Selected passage -
If we examine today’s regulatory landscape across Europe, the Middle East and Africa (EMEA), we see a minefield of complexity and requirements that financial organisations must meet.

In the UK specifically, with Basel III and papers such as The Basel Committee on Banking Supervision’s (BCBS) 196 and 222 being recently published, financial organisations in the UK face evermore pressure to meet the demands set by the regulator as we fast approach the 2016 deadline. Looking across Europe’s financial landscape, the friction between regulatory boundaries is clear. Countries such as France and Germany in part favour stricter controls around the minutiae of detail while other EU participants, both regulatory and within the market, believe that the market should manage these aspects themselves and that these details should be the responsibility of the exchanges to define.

An example of the strategic changes taking place within regulatory bodies, in order to meet these new demands in the market, is the splitting of the UK regulatory body from April 2013. What was once the Financial Services Authority (FSA) will now become two regulatory bodies that will carry forward the work on outcomes-based regulation, intensive firm supervision and credible deterrence, entitled the Prudential Regulation Authority (the PRA) and the Financial Conduct Authority (the FCA), according to FSA.gov.uk. This move is an indicator of the renewed focus on the regulatory landscape and firms must ensure their risk management infrastructure is transformed and capable of providing the regulators with the accurate and timely risk data they require.

The steps financial organisations must take to ensure they meet the regulatory challenges vary heavily across the size and nature of firms currently operating in the market:

1. Tier one globally systemic organisations (i.e., the global investment banks).

Tier one banks suffer from decades of mergers and acquisitions which required the integration of technology platforms across varying levels within the new larger organisation. The result is unnecessary layers and outdated technology and risk infrastructure across a global enterprise that is unable to deliver effective risk management programmes and meet regulatory demands.

2. Multinationals / regional financial organisations (i.e., those with significant investment banking capabilities in one or more countries or regions)

Data block -
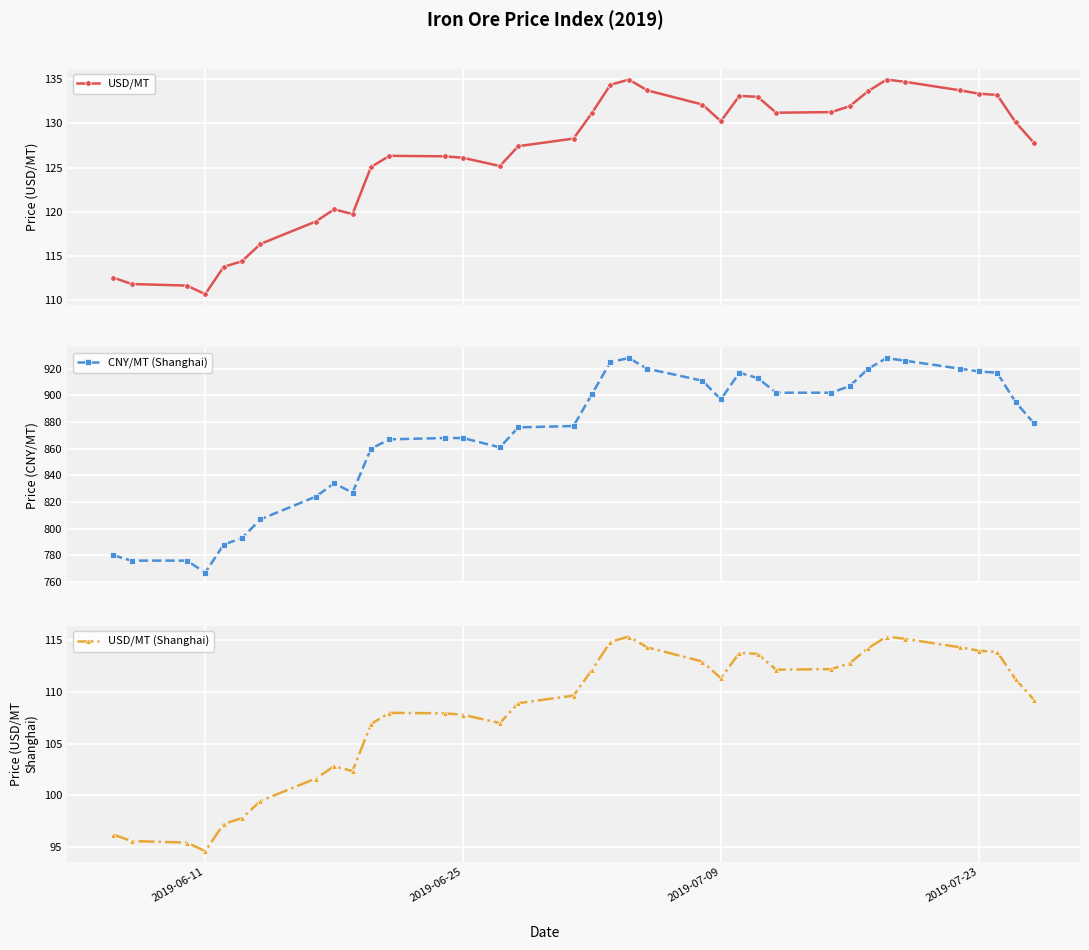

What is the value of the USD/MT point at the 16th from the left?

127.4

Requirement 1 - In the passage on EMEA financial regulation, which two bodies is the Financial Services Authority being split into?
Requirement 2 - Please repeat everything in the passage on EMEA financial regulation from "In the UK specifically, with" down to "exchanges to define.".
Requirement 3 - Carry on the passage on EMEA financial regulation from where it stops.

Answer section 1 - The Prudential Regulation Authority (PRA) and the Financial Conduct Authority (FCA).

Answer section 2 -
In the UK specifically, with Basel III and papers such as The Basel Committee on Banking Supervision’s (BCBS) 196 and 222 being recently published, financial organisations in the UK face evermore pressure to meet the demands set by the regulator as we fast approach the 2016 deadline. Looking across Europe’s financial landscape, the friction between regulatory boundaries is clear. Countries such as France and Germany in part favour stricter controls around the minutiae of detail while other EU participants, both regulatory and within the market, believe that the market should manage these aspects themselves and that these details should be the responsibility of the exchanges to define.

Answer section 3 -
Regional organisations have been victims of underinvestment, which has caused a certain degree of culture and infrastructure stagnation. Innovation and next generation of risk analysis often are lagging when compared to the firm’s headquarters.

To combat this, the multinational banks must put an effective incentive practice in place to ensure their people understand why the changes their risk infrastructure systems must make are necessary and why this will benefit them. Providing the opportunity for their people to acquire new skills, employing ‘new blood’ in the organisation and confirming and promoting a top down vision for the organisation with a consistent view of risk management are all essential steps to combating the culture problem that is currently holding back tier two organisations with their battle to meet the ever progressing regulatory demands.

3. Emerging market organisations (i.e., banks in areas of significant growth)

Emerging market organizations until recently have only had to answer to their local regulatory guidelines.  Given the increased globalisation of the financial services industry, the regulatory demands of more developed countries will soon be the new standard for all organizations and emerging market banks must adopt. The one benefit that they have compared to their larger tier-one banks is their size.  Their simplistic infrastructure will be easier to adopt to new requirements compared to their tier-one competitors who are tangled in years of infrastructure challenges.

The emerging market firms must not make the same mistake as the established and further developed organisations. Historically, these firms have viewed risk management as a cost of doing business and not as a positive advantage and as a result, their risk systems did not receive the investment and level of visibility that is so strongly required to ensure the firm possesses the correct tools to protect themselves and their customers.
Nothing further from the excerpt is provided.